The dollar-cost averaging method of investing in bitcoin, the world’s most popular digital currency, has become incredibly popular. Learn about Bitcoin DCA and how it works.

This is a partner article sourced from Laura Shin Unchained, published by CoinDesk.

What is Bitcoin dollar-cost averaging?

Dollar-cost averaging Bitcoin, or Bitcoin DCA is an investment strategy that involves buying a certain amount of BTC on a regular basis, regardless of the price.

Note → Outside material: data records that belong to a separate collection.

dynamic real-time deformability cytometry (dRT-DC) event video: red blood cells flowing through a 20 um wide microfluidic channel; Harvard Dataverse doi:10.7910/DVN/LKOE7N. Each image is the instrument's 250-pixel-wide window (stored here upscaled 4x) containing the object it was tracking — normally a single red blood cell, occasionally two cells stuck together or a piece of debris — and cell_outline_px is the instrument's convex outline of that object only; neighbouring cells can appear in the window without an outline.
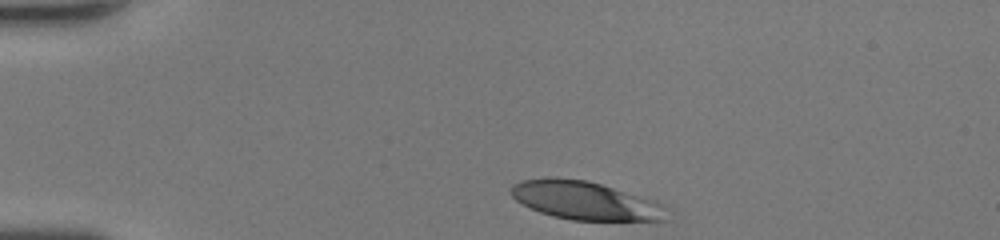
{"species": "human", "species_latin": "Homo sapiens", "temperature_condition": "room temperature", "stored_images_in_passage": 31, "camera_frame_rate_fps": 3000, "um_per_image_px": 0.085, "donor": {"sex": "female"}, "frame": {"image": 1, "passage_image": 1, "time_ms": 0.0, "image_size_px": [1000, 240], "cell_outline_px": [[664, 204], [660, 220], [572, 220], [552, 216], [540, 212], [516, 200], [512, 196], [512, 184], [520, 180], [544, 176], [552, 176], [588, 180], [656, 200]], "centroid_in_image_um": [49.65, 17.0], "position_along_channel_um": 35.4, "area_um2": 34.62}}
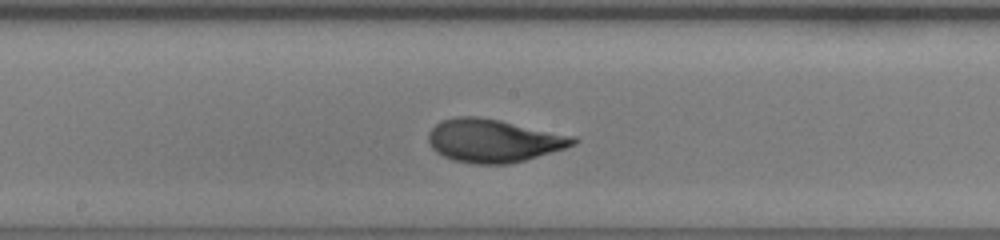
{"frame": {"image": 2, "passage_image": 17, "time_ms": 5.333, "image_size_px": [1000, 240], "cell_outline_px": [[580, 140], [576, 144], [564, 148], [524, 160], [508, 164], [472, 164], [452, 160], [436, 152], [432, 148], [428, 140], [428, 132], [440, 120], [456, 116], [476, 116], [500, 120], [576, 136]], "centroid_in_image_um": [41.94, 11.95], "position_along_channel_um": 206.3, "area_um2": 36.53}}
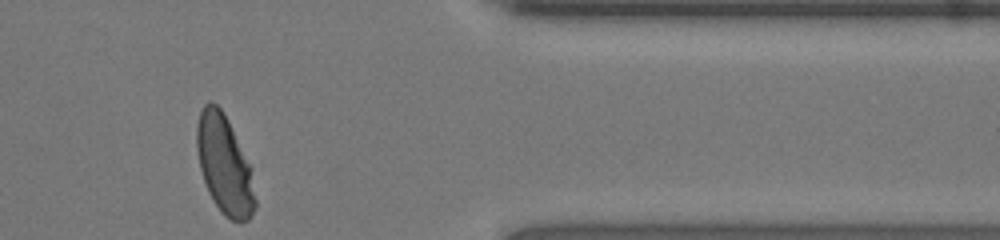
{"frame": {"image": 3, "passage_image": 31, "time_ms": 10.0, "image_size_px": [1000, 240], "cell_outline_px": [[256, 204], [252, 216], [248, 220], [240, 224], [224, 216], [220, 212], [212, 200], [208, 192], [200, 168], [196, 148], [196, 124], [200, 112], [204, 104], [208, 100], [212, 100], [224, 112], [252, 168], [256, 200]], "centroid_in_image_um": [19.08, 14.03], "position_along_channel_um": 392.3, "area_um2": 34.16}, "authors_computed_cell_mechanics": {"area_um2": 35.547, "velocity_mm_per_s": 4.36, "shape_relaxation_time_tau1_ms": 3.09, "shape_relaxation_time_tau2_ms": null, "deformation_change_tau1": 0.1804, "deformation_change_tau2": null}}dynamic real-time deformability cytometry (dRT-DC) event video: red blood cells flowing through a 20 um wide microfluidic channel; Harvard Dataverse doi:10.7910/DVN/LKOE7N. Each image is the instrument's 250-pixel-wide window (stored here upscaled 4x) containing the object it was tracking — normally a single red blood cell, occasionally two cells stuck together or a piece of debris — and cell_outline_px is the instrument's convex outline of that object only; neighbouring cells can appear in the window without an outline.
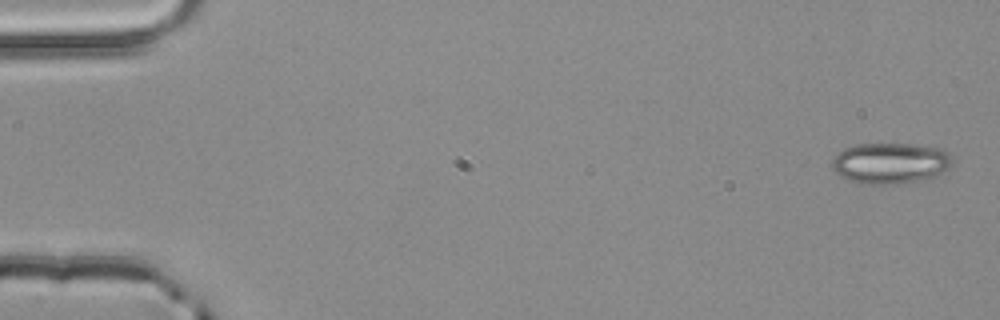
{"species": "common noctule bat (a hibernating species)", "species_latin": "Nyctalus noctula", "temperature_condition": "room temperature", "stored_images_in_passage": 5, "camera_frame_rate_fps": 3000, "um_per_image_px": 0.085, "animal": {"sex": "male", "body_mass_g": 20.4}, "frame": {"image": 1, "passage_image": 1, "time_ms": 0.0, "image_size_px": [1000, 320], "cell_outline_px": [[956, 160], [948, 168], [936, 176], [916, 180], [892, 184], [864, 184], [848, 180], [840, 176], [832, 168], [832, 160], [844, 148], [856, 144], [912, 144], [944, 148]], "centroid_in_image_um": [75.71, 13.85], "position_along_channel_um": 9.3, "area_um2": 28.78}}
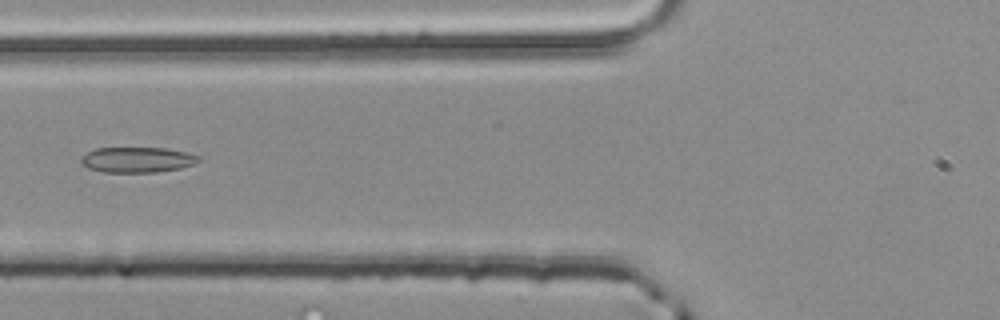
{"frame": {"image": 2, "passage_image": 5, "time_ms": 1.333, "image_size_px": [1000, 320], "cell_outline_px": [[200, 160], [192, 164], [180, 168], [156, 172], [104, 172], [88, 168], [80, 160], [88, 152], [96, 148], [168, 148], [188, 152], [200, 156]], "centroid_in_image_um": [11.71, 13.57], "position_along_channel_um": 114.1, "area_um2": 17.28}}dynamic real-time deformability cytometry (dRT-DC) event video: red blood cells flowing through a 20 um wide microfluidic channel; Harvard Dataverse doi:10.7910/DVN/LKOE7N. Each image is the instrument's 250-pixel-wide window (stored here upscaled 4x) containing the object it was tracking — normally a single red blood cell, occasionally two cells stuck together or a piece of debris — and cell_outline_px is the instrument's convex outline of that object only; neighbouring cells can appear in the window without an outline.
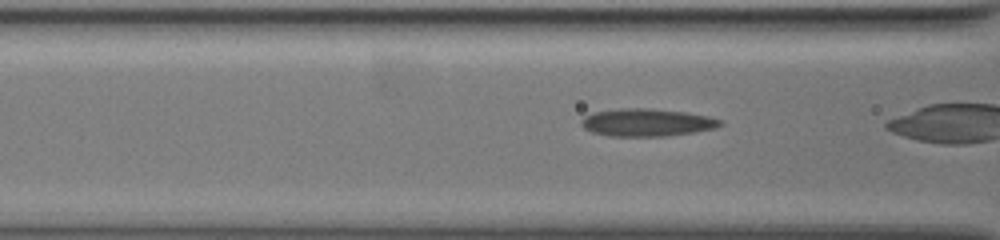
{"species": "common noctule bat (a hibernating species)", "species_latin": "Nyctalus noctula", "temperature_condition": "warm", "stored_images_in_passage": 27, "camera_frame_rate_fps": 3000, "um_per_image_px": 0.085, "animal": {"sex": "female", "body_mass_g": 19.5, "forearm_length_mm": 54.1}, "frame": {"image": 1, "passage_image": 5, "time_ms": 1.333, "image_size_px": [1000, 240], "cell_outline_px": [[724, 124], [712, 128], [692, 132], [668, 136], [608, 136], [592, 132], [584, 128], [580, 124], [580, 120], [584, 116], [592, 112], [620, 108], [648, 108], [688, 112], [708, 116], [720, 120]], "centroid_in_image_um": [54.92, 10.4], "position_along_channel_um": 111.7, "area_um2": 22.43}}
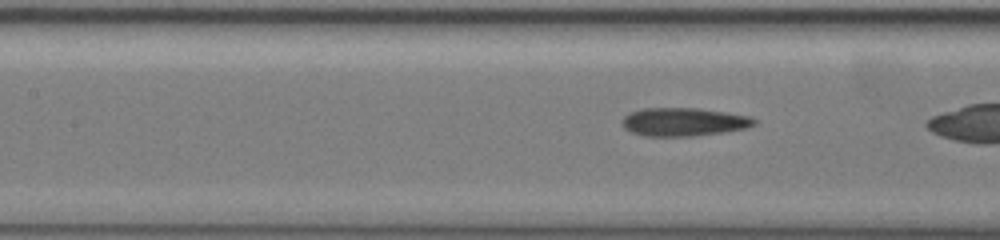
{"frame": {"image": 2, "passage_image": 8, "time_ms": 2.333, "image_size_px": [1000, 240], "cell_outline_px": [[756, 124], [748, 128], [728, 132], [692, 136], [644, 136], [632, 132], [624, 128], [624, 116], [632, 112], [644, 108], [696, 108], [724, 112], [748, 116], [756, 120]], "centroid_in_image_um": [58.16, 10.37], "position_along_channel_um": 149.2, "area_um2": 21.68}}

This allows you to stick to a schedule of investing a certain amount each week or month. You can reduce the impact of the short-term volatility in the market by setting a specific amount to invest. This will buy more BTC at low prices and less BTC at high prices, resulting in a cost per BTC that is averaged out. Cost-averaging is the result.

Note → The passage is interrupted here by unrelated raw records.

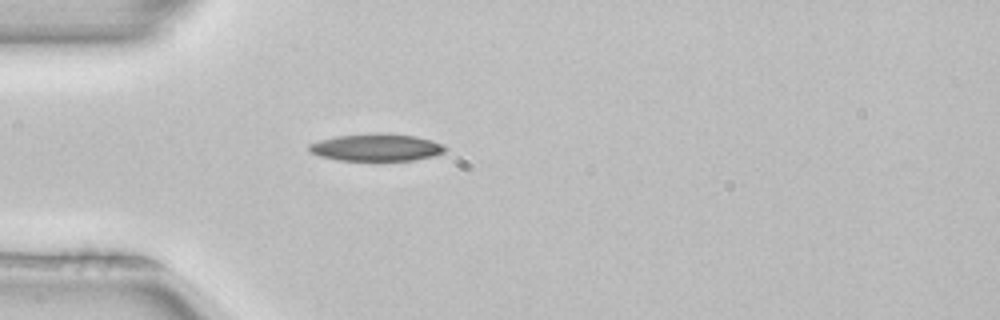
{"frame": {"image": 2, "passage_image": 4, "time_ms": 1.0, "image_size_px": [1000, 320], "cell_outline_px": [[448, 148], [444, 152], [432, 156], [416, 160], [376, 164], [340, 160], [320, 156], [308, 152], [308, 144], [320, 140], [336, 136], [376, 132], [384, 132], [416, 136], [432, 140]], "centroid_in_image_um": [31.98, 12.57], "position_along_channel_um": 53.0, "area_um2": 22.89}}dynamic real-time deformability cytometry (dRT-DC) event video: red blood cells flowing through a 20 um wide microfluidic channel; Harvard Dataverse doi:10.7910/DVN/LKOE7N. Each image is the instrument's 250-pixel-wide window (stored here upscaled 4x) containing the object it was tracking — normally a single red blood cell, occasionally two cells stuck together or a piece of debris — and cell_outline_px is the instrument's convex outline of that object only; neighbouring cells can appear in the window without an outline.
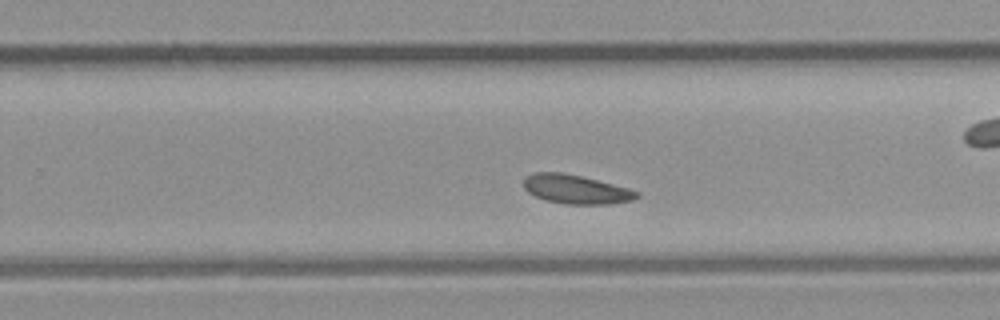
{"species": "common noctule bat (a hibernating species)", "species_latin": "Nyctalus noctula", "temperature_condition": "room temperature", "stored_images_in_passage": 35, "camera_frame_rate_fps": 3000, "um_per_image_px": 0.085, "animal": {"sex": "male", "body_mass_g": 23.1, "forearm_length_mm": 52.7}, "frame": {"image": 1, "passage_image": 20, "time_ms": 6.333, "image_size_px": [1000, 320], "cell_outline_px": [[640, 196], [632, 200], [608, 204], [564, 204], [544, 200], [528, 192], [524, 188], [524, 176], [532, 172], [560, 172], [580, 176], [628, 188], [640, 192]], "centroid_in_image_um": [48.92, 16.09], "position_along_channel_um": 280.9, "area_um2": 19.07}}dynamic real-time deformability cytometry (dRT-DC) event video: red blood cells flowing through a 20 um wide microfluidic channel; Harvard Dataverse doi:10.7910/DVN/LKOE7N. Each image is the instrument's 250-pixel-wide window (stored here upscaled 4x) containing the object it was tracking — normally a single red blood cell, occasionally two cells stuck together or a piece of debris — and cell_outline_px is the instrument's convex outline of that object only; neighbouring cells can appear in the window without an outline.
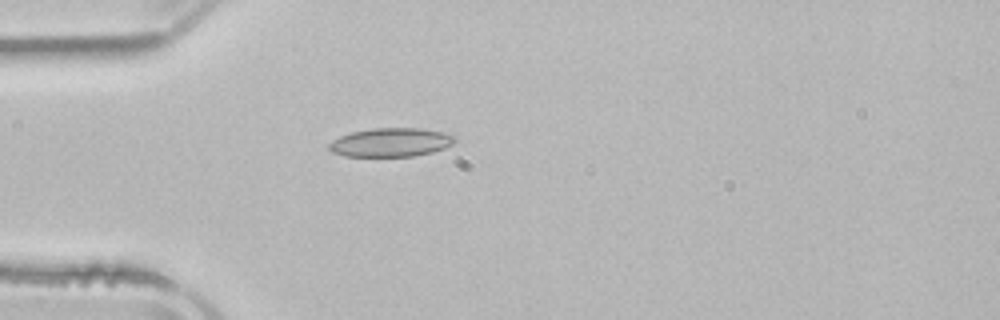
{"species": "common noctule bat (a hibernating species)", "species_latin": "Nyctalus noctula", "temperature_condition": "room temperature", "stored_images_in_passage": 4, "camera_frame_rate_fps": 3000, "um_per_image_px": 0.085, "animal": {"sex": "male", "body_mass_g": 21.5, "forearm_length_mm": 52.0}, "frame": {"image": 1, "passage_image": 4, "time_ms": 4.0, "image_size_px": [1000, 320], "cell_outline_px": [[456, 140], [452, 144], [444, 148], [432, 152], [412, 156], [344, 156], [332, 152], [328, 148], [328, 144], [332, 140], [340, 136], [352, 132], [372, 128], [420, 128], [444, 132], [456, 136]], "centroid_in_image_um": [33.22, 12.09], "position_along_channel_um": 51.8, "area_um2": 21.1}}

This results in a low-stress, disciplined investment strategy. You can reduce emotional reactions by avoiding making decisions based on the short-term movements of the price (i.e. trying to time the markets).

What is Bitcoin DCA?

Let’s now look at the dollar cost average of bitcoin. This is how it works.

  • Create a budget. Decide how much money you are comfortable investing on a regular basis. Some bitcoin saving apps let you start with just $10. However, it’s up to you what amount you invest each week or every month.
  • Choose the frequency: You can choose every week, twice a week or once a monthly. It’s entirely up to you.
  • Choose a platform that is reliable: A place to purchase BTC is necessary. Find a bitcoin app or exchange that offers recurring payments. Swan (US), Relai(Europe), and Bitnob(Africa) are examples of popular Bitcoin DCA applications.
  • Start stacking Sats: After registering for a Bitcoin DCA Platform, you can set up regular bank transfer, and then the app will purchase bitcoins for you at predetermined intervals, based on your preset settings.
  • Stay calm, stack and HODL. While your Bitcoin savings app buys bitcoins for you regularly, ensure that the bitcoin wallet is a safe, non-custodial one (a wallet in which only you have the private keys). This will allow you to “HODL” the bitcoins you invest for the long term.

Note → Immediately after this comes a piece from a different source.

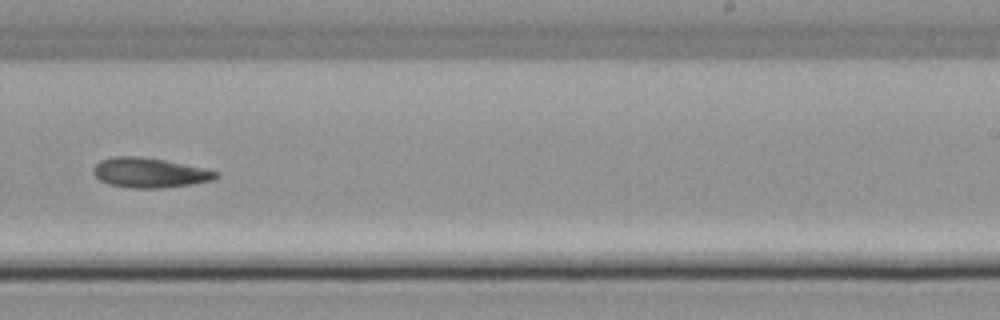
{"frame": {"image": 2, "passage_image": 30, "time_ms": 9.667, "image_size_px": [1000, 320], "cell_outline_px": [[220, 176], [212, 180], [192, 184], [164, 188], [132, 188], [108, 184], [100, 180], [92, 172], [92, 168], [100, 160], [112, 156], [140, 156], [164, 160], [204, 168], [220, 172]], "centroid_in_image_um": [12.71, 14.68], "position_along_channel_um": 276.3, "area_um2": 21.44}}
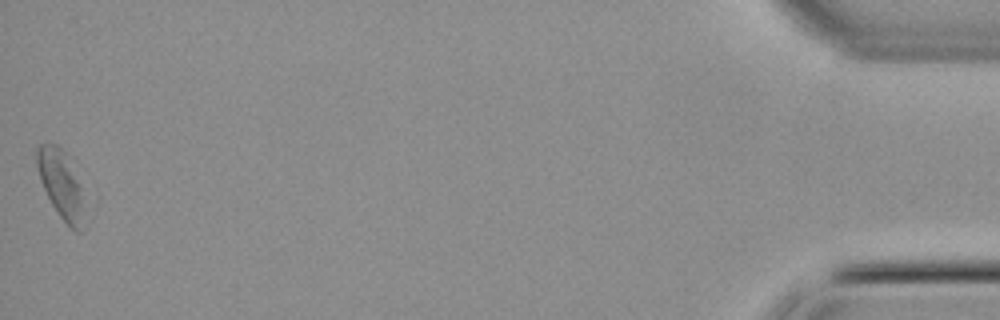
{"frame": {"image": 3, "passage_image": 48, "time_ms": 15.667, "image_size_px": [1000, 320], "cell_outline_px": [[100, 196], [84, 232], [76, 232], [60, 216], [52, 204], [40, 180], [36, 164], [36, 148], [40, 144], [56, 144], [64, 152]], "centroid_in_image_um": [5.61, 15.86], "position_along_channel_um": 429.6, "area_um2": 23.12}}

Why is “Stacking Sats with Bitcoin DCA” so Popular?

The Bitcoin community uses the term stacking sats to describe buying small amounts bitcoin. Sats are short for satoshis – the smallest bitcoin denomination. One satoshi equals one hundred millionth of a bitcoin.

  • Anyone could do it. Dollar cost averaging is simple and easy to understand. To get started, you don’t require extensive financial or cryptocurrency knowledge.
  • There is no need to try to time the markets: It’s almost impossible to buy (or to sell) at the perfect time. This is true for both professionals and newcomers. Instead of obsessing about bitcoin price charts, dollar-cost-averaging auto-savings in bitcoin can alleviate the stress and headache of trying to figure out when to buy.
  • Keep calm, no matter what: You can avoid panicky buying and selling by automatically saving bitcoins. You can forget about the bitcoin price if you regularly invest in it for the long-term as part of your investment plan.
  • Dream big, start small: Bitcoin dollar cost averaging lets you build up your bitcoin investment with time, even when you have only a small amount to invest. If you stack sats over several years, the small bitcoin purchases that you make each week or month can add up to a significant bitcoin saving.

Bitcoin DCA allows you to invest in BTC easily and without worrying about short-term fluctuations. It allows even those with a small amount of capital to invest in the world’s most popular digital asset.

Remember, BTC investment has risks and you should not invest your entire savings. Bitcoin DCA is a good way to invest bitcoin if you have a long-term horizon.